La morte di Jason Dupasquier nelle prove libere al Mugello della classe Moto 3 ci fa tornare a riflettere sui rischi e i pericoli che questi piloti corrono ogni volta che salgono in sella alla loro moto.
La morte di Dupasquier in Moto 3
Siamo all’ultimo giro delle qualifiche di Moto 3, quando Dupasquier è in un gruppo di piloti lanciati per trovare il miglior tempo valido per una buona posizione in griglia di partenza.
Dopo aver leggermente lasciato il gas alle spalle di curva 9, perde il controllo della moto e da lì la caduta per poi essere successivamente investito da altri piloti.

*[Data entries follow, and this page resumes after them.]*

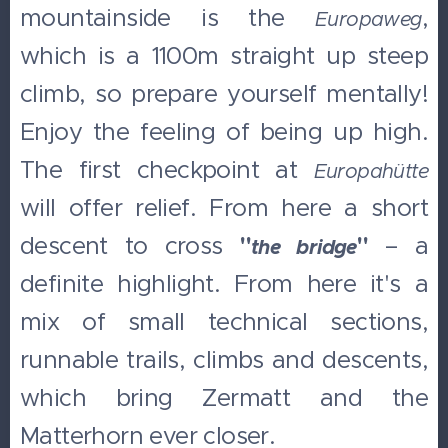
mountainside is the
,
Europaweg
which is a 1100m straight up steep
climb, so prepare yourself mentally!
Enjoy the feeling of being up high.
The first checkpoint at
Europahütte
will offer relief. From here a short
descent to cross
"
"
– a
the bridge
definite highlight. From here it's a
mix of small technical sections,
runnable trails, climbs and descents,
which bring Zermatt and the
Matterhorn ever closer.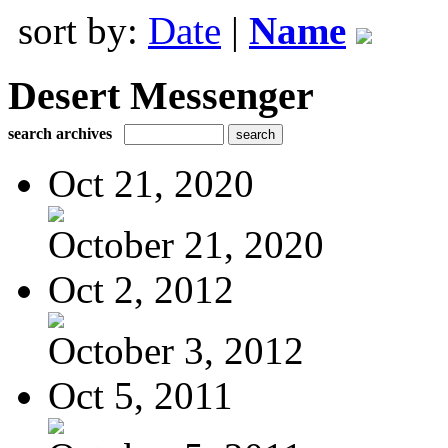
sort by:
Date
|
Name
Desert Messenger
search archives
Oct 21, 2020
October 21, 2020
Oct 2, 2012
October 3, 2012
Oct 5, 2011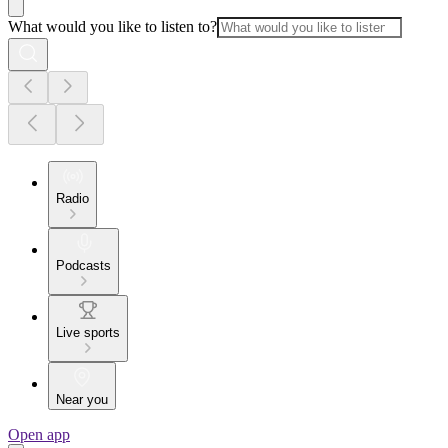
What would you like to listen to?
Radio
Podcasts
Live sports
Near you
Open app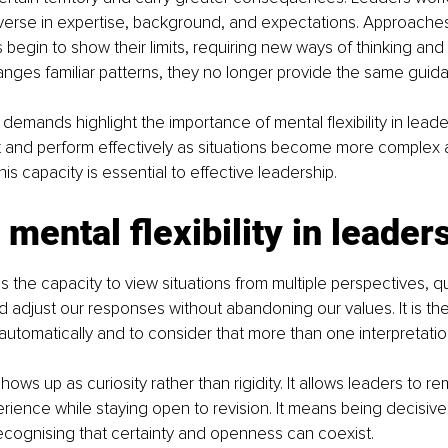
iverse in expertise, background, and expectations. Approaches
begin to show their limits, requiring new ways of thinking and
anges familiar patterns, they no longer provide the same guid
emands highlight the importance of mental flexibility in leader
 and perform effectively as situations become more complex a
is capacity is essential to effective leadership.
 mental flexibility in leader
y is the capacity to view situations from multiple perspectives, 
 adjust our responses without abandoning our values. It is the 
automatically and to consider that more than one interpretatio
 shows up as curiosity rather than rigidity. It allows leaders to r
perience while staying open to revision. It means being decisive
recognising that certainty and openness can coexist.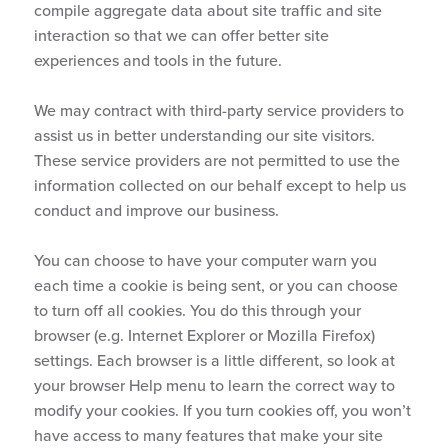
compile aggregate data about site traffic and site
interaction so that we can offer better site
experiences and tools in the future.
We may contract with third-party service providers to
assist us in better understanding our site visitors.
These service providers are not permitted to use the
information collected on our behalf except to help us
conduct and improve our business.
You can choose to have your computer warn you
each time a cookie is being sent, or you can choose
to turn off all cookies. You do this through your
browser (e.g. Internet Explorer or Mozilla Firefox)
settings. Each browser is a little different, so look at
your browser Help menu to learn the correct way to
modify your cookies. If you turn cookies off, you won’t
have access to many features that make your site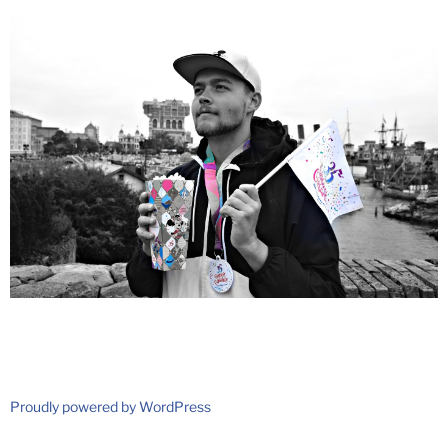
Proudly powered by WordPress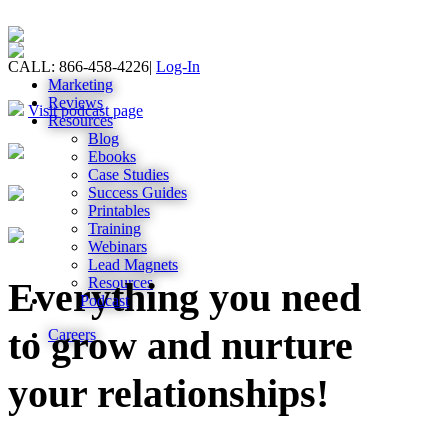
CALL: 866-458-4226
|
Log-In
Marketing
Reviews
Visit podcast page
Resources
Blog
Ebooks
Case Studies
Success Guides
Printables
Training
Webinars
Lead Magnets
Resources
Everything you need
Podcast
to grow and nurture
Careers
your relationships!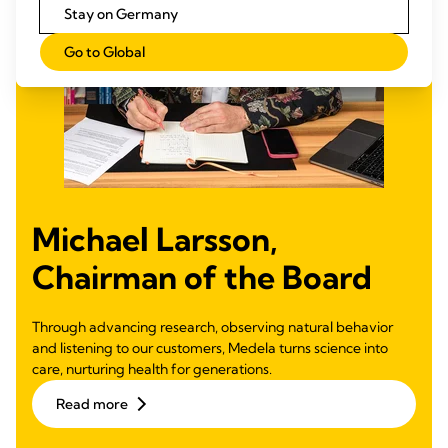
Stay on Germany
Go to Global
Michael Larsson,
Chairman of the Board
Through advancing research, observing natural behavior
and listening to our customers, Medela turns science into
care, nurturing health for generations.
Read more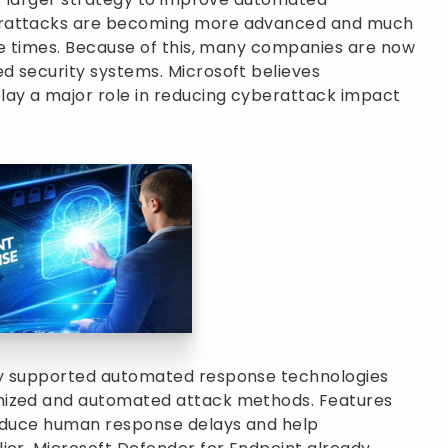
erattacks are becoming more advanced and much
se times. Because of this, many companies are now
d security systems. Microsoft believes
ay a major role in reducing cyberattack impact
ly supported automated response technologies
nized and automated attack methods. Features
reduce human response delays and help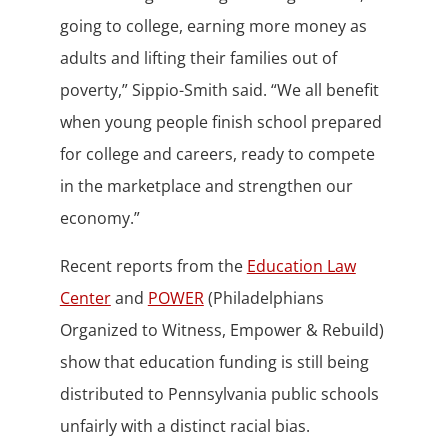
going to college, earning more money as
adults and lifting their families out of
poverty,” Sippio-Smith said. “We all benefit
when young people finish school prepared
for college and careers, ready to compete
in the marketplace and strengthen our
economy.”
Recent reports from the
Education Law
Center
and
POWER
(Philadelphians
Organized to Witness, Empower & Rebuild)
show that education funding is still being
distributed to Pennsylvania public schools
unfairly with a distinct racial bias.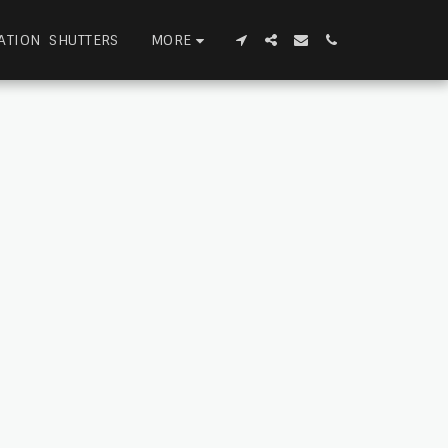
MORE
ATION SHUTTERS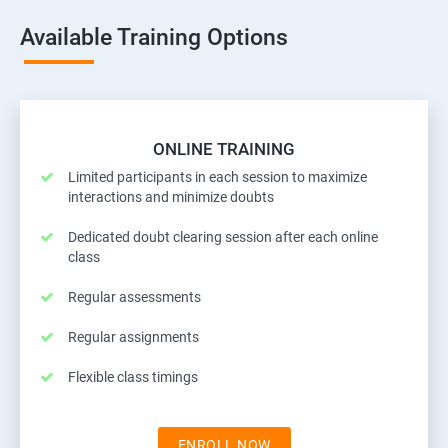
Available Training Options
ONLINE TRAINING
Limited participants in each session to maximize
interactions and minimize doubts
Dedicated doubt clearing session after each online
class
Regular assessments
Regular assignments
Flexible class timings
ENROLL NOW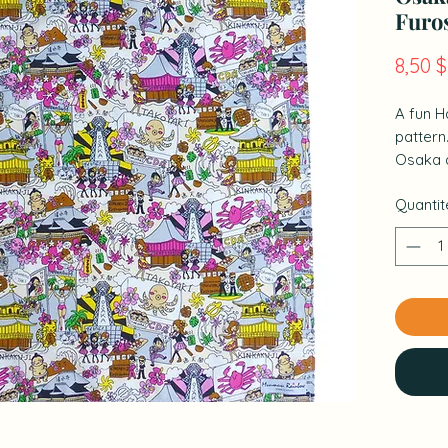
Furo
8,50 
A fun H
pattern
Osaka 
perspec
Quantit
It is a 
bandana
wrappin
& nbsp;
& nbsp;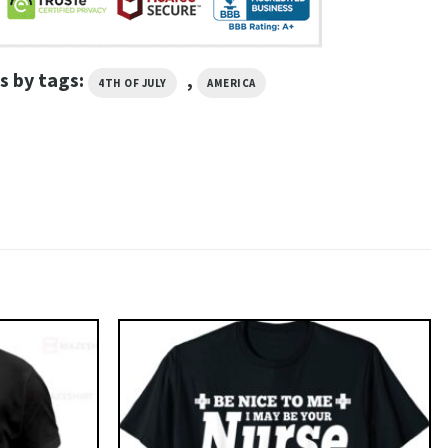
s by tags:
,
4TH OF JULY
AMERICA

Il comunicato della morte del pilota svizzero
Nonostante un intervento per cercare di arginare i danni celebrali, il 19enne svizzero è stato poi dichiarato morto alle 12 del giorno dopo. “Il cuore di Jason Dupasquier ha cessato di battere“: questo il comunicato dell’ospedale Careggi di Firenze. Secondo quando riferito dalla Federazione internazionale di motociclismo e dalla Dorna, organizzatrice del motomondiale. “Morte encefalica in seguito alle gravi lesioni cerebrali“, il decesso è avvenuto intorno alle 12.
I rischi del mestiere
Ogni mestiere ha i suoi pericoli ed essere piloti sportivi professionisti ne aggiunge ancora di più. Mettersi in sella alla propria moto o all’interno della proprio monoposto da corsa per lanciarsi in pista alle massime velocità possibili è forse il rischio per eccellenza.
La sicurezza, nel mondo del motorsport, è in continua evoluzione e tanti miglioramenti sono stati fatti sia in termini di sicurezza della “vettura” sia per quanto riguarda i vari circuiti tra barriere, track limits ed attente valutazioni delle varie curve.
Eppure il rischio c’è, mai andrà via e chi guida a questi livelli lo sa. Questo forse è il bello per un pilota sportivo? Indossare il casco, abbassare la visiera e correre più veloce possibile per arrivare alla vittoria per la gioia dei tifosi ma anche e soprattutto per la propria.